Exercise:
From the line that contains "Patients and the" to the final line of the entries below, write out every line exactly as it appears, and nothing else.

(Collection entries)
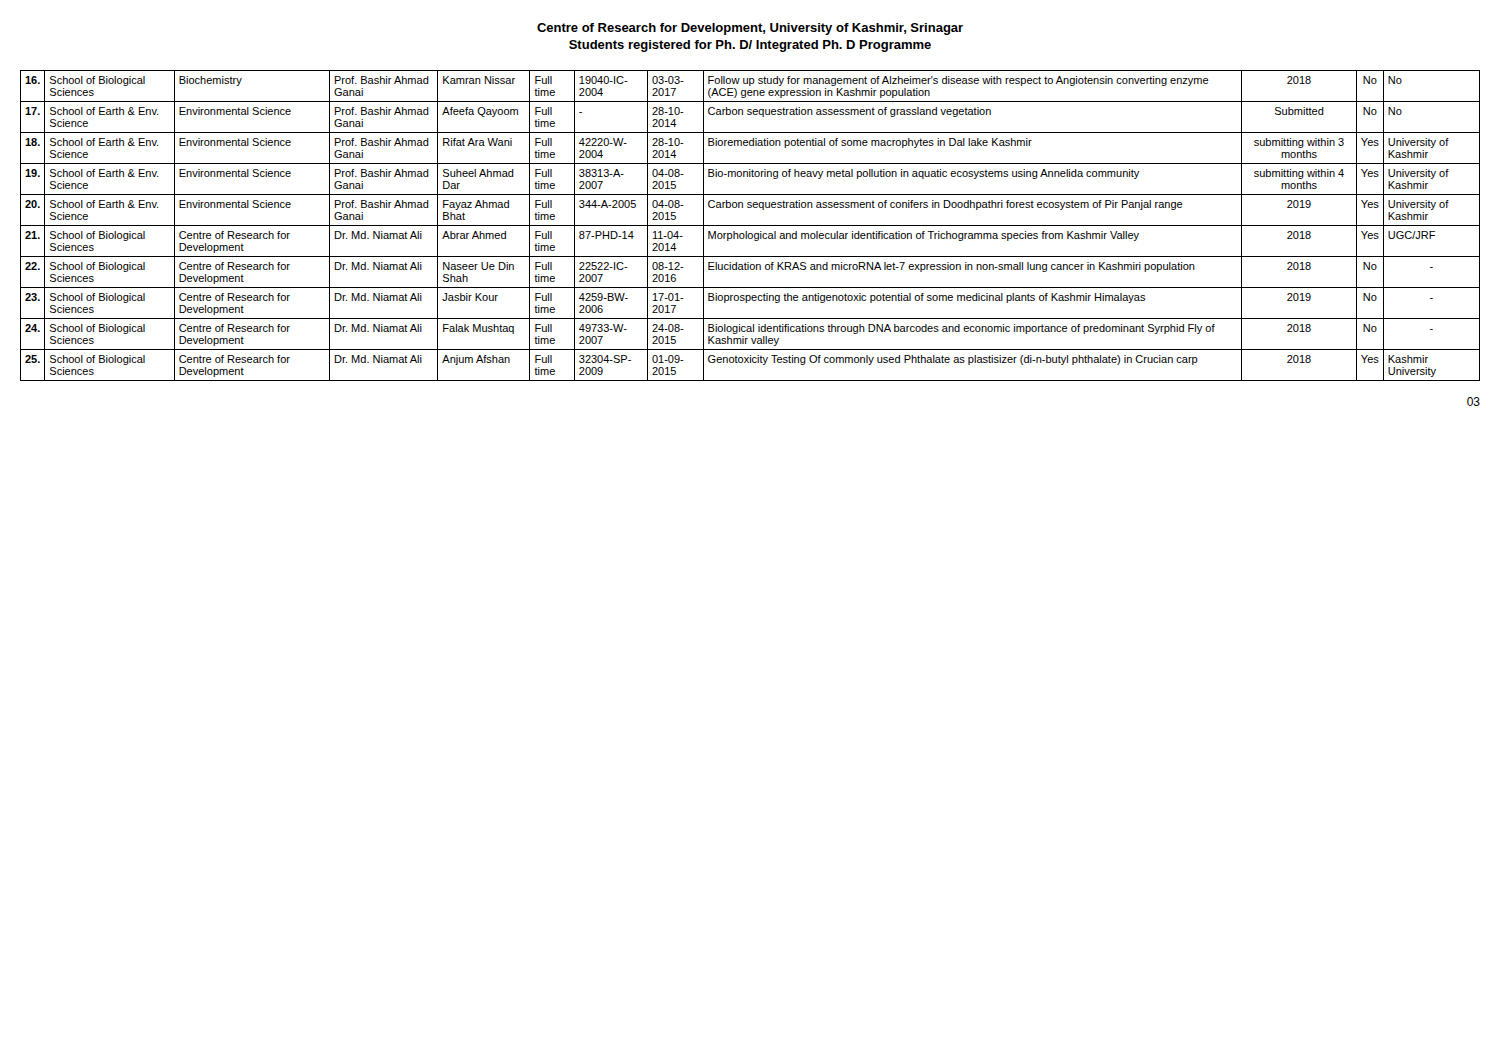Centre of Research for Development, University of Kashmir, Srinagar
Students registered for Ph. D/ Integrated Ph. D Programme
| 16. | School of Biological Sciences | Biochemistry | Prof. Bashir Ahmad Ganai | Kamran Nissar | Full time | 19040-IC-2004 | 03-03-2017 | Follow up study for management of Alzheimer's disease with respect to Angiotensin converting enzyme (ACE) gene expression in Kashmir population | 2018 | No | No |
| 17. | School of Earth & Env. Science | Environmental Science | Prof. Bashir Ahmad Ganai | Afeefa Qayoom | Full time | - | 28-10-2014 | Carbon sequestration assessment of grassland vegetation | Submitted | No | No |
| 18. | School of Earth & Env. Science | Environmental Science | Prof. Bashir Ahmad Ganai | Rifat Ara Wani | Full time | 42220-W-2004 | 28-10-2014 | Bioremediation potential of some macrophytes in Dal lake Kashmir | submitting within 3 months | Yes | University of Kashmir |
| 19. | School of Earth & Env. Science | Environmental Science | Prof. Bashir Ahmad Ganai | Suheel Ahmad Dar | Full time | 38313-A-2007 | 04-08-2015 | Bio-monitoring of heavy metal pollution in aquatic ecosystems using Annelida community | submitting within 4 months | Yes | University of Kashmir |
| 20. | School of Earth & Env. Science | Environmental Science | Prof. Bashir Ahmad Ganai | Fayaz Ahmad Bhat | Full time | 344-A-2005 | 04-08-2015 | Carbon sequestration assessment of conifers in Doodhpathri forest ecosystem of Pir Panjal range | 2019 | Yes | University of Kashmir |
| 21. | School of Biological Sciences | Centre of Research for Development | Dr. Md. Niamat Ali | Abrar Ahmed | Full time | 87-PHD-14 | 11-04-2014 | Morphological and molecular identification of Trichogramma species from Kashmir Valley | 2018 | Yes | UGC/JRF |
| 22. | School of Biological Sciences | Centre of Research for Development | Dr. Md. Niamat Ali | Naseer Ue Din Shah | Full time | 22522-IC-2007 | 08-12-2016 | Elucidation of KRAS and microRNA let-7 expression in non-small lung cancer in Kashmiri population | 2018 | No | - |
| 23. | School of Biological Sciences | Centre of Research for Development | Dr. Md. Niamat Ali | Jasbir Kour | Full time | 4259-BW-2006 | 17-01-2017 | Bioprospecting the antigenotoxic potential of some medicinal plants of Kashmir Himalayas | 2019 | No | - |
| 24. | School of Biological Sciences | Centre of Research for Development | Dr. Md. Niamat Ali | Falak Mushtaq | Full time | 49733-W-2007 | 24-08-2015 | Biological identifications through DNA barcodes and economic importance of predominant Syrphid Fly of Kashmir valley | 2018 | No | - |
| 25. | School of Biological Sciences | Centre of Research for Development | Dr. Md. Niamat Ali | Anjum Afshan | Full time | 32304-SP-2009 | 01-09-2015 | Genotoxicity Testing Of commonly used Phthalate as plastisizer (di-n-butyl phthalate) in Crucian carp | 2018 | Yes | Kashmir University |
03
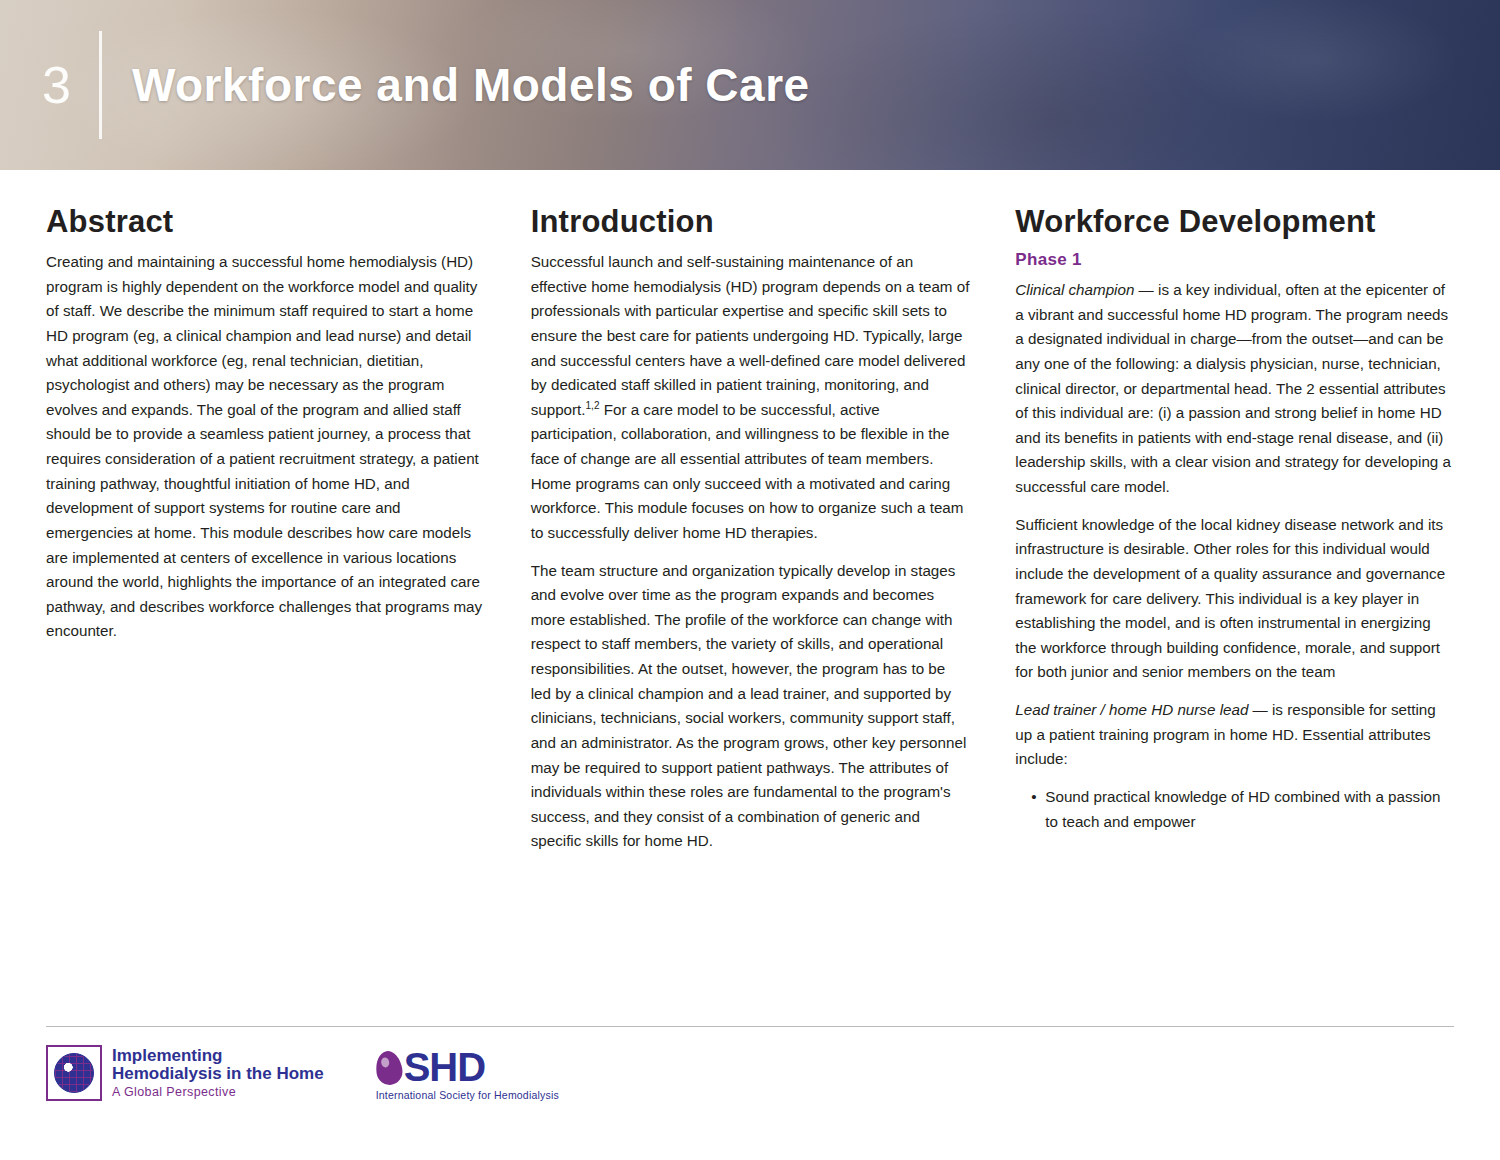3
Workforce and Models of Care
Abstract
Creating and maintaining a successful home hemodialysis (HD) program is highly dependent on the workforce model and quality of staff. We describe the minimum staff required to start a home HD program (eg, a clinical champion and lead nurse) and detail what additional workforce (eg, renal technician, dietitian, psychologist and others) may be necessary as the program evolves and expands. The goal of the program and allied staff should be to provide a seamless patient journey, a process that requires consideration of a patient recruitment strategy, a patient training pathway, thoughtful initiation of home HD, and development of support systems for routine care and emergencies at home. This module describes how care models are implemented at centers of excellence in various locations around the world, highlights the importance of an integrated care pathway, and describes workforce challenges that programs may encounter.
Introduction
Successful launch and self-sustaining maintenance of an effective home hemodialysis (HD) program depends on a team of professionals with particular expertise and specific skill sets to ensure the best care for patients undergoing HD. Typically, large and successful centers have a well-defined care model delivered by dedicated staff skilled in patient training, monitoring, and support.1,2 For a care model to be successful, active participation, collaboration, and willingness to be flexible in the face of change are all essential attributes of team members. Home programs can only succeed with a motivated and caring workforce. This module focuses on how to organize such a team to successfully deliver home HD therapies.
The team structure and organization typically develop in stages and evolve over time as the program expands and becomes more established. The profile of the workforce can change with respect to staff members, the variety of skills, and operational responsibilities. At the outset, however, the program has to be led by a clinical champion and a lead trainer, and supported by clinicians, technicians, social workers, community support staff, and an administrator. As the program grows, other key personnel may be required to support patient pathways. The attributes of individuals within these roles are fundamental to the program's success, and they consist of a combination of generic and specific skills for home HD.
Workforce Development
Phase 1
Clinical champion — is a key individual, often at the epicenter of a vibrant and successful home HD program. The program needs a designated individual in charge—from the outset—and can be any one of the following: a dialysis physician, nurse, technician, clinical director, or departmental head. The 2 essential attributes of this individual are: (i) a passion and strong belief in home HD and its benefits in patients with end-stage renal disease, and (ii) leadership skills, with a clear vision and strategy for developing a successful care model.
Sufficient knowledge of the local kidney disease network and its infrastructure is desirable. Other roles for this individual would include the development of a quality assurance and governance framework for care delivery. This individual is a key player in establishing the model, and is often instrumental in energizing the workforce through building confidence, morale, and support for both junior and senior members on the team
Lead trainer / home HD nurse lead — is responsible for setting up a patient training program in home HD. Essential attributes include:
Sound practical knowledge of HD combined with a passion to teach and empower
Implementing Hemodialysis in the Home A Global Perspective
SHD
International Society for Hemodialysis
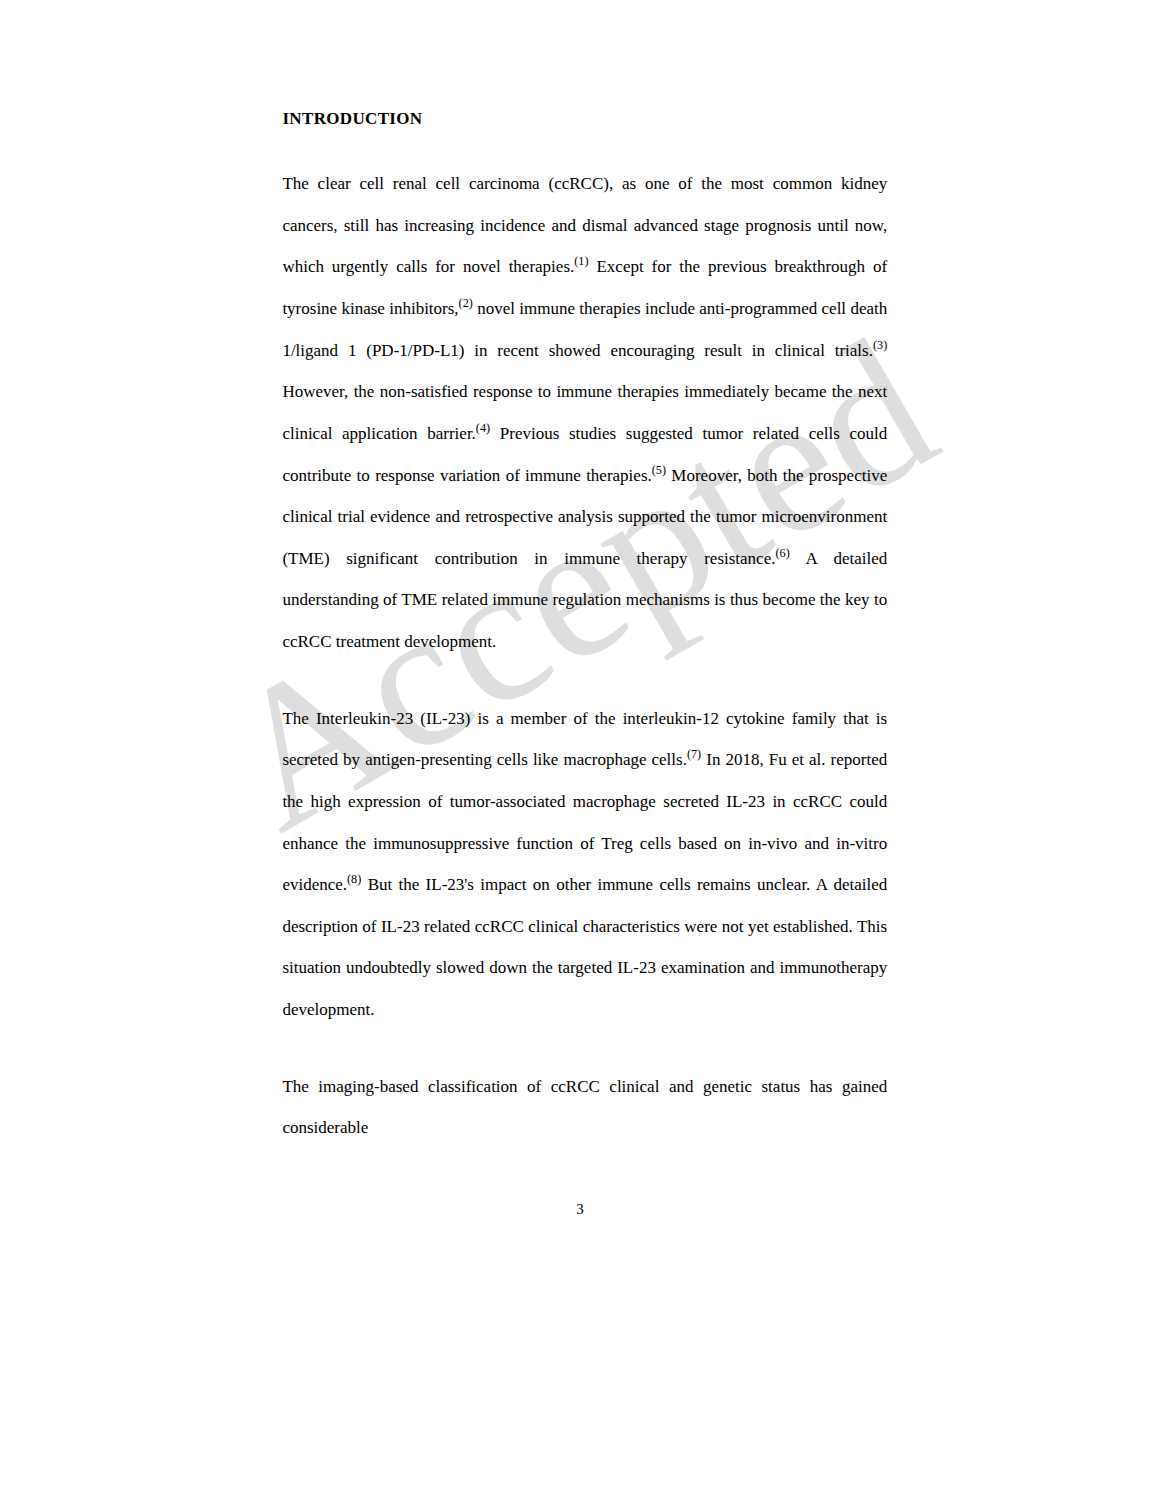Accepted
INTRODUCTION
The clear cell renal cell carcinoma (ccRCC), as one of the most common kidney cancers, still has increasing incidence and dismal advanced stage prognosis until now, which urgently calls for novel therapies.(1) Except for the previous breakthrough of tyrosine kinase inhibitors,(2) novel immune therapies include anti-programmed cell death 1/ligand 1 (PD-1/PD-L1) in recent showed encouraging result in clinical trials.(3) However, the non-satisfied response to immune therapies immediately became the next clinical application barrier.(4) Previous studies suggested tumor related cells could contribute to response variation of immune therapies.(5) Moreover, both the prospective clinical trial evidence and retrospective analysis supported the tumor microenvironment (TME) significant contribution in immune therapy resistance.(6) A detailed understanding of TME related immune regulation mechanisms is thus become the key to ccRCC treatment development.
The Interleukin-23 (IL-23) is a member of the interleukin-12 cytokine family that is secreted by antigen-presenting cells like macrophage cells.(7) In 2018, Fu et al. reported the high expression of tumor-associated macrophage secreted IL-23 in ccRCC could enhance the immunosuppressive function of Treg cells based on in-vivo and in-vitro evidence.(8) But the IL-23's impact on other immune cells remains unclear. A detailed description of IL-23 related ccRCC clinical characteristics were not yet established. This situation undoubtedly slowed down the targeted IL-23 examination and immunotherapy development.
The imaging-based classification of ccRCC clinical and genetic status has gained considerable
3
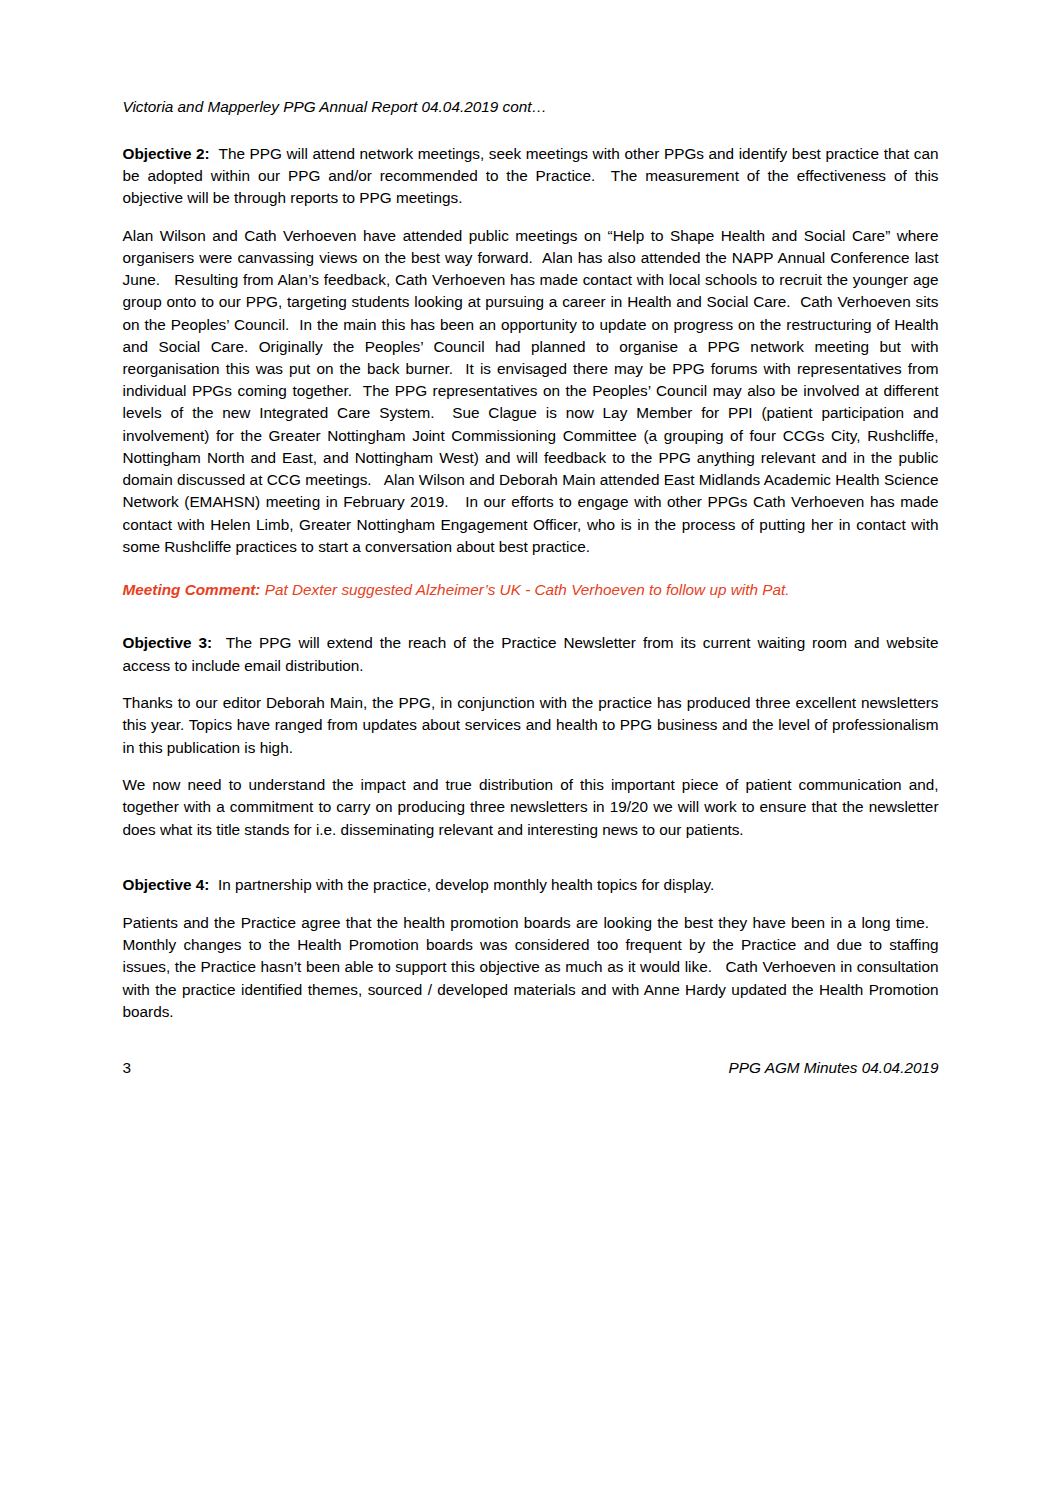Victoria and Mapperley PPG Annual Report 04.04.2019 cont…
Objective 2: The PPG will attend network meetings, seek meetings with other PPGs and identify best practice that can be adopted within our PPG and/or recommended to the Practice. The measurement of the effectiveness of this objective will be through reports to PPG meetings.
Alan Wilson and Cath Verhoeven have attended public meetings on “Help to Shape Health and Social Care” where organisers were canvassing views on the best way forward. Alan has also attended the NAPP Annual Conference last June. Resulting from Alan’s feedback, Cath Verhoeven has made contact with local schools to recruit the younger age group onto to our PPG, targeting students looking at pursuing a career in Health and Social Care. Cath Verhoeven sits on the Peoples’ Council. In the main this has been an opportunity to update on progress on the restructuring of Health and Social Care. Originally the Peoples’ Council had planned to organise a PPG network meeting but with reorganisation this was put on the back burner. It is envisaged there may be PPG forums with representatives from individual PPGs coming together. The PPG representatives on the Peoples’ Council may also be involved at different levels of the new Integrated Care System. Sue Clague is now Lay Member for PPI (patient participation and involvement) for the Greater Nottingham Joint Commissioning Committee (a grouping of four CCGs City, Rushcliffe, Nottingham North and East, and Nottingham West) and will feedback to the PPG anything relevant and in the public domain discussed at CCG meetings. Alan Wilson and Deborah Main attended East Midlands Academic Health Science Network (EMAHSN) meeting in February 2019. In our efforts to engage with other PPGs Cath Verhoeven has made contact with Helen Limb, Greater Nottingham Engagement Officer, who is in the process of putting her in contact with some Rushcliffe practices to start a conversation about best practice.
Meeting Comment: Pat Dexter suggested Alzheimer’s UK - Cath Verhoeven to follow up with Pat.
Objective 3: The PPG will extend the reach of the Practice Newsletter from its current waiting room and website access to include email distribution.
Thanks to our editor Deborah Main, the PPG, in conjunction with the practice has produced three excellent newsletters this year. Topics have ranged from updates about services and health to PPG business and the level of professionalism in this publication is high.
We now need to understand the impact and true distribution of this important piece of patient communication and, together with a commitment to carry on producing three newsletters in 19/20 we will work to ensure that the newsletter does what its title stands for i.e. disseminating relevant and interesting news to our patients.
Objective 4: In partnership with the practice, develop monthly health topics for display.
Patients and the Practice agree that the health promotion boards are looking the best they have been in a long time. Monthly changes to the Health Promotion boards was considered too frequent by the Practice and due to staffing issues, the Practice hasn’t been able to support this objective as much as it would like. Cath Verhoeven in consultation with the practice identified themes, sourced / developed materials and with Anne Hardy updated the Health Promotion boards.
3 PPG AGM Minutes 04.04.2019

Answer to this exercise:
Patients and the Practice agree that the health promotion boards are looking the best they have been in a long time. Monthly changes to the Health Promotion boards was considered too frequent by the Practice and due to staffing issues, the Practice hasn’t been able to support this objective as much as it would like. Cath Verhoeven in consultation with the practice identified themes, sourced / developed materials and with Anne Hardy updated the Health Promotion boards.
3 PPG AGM Minutes 04.04.2019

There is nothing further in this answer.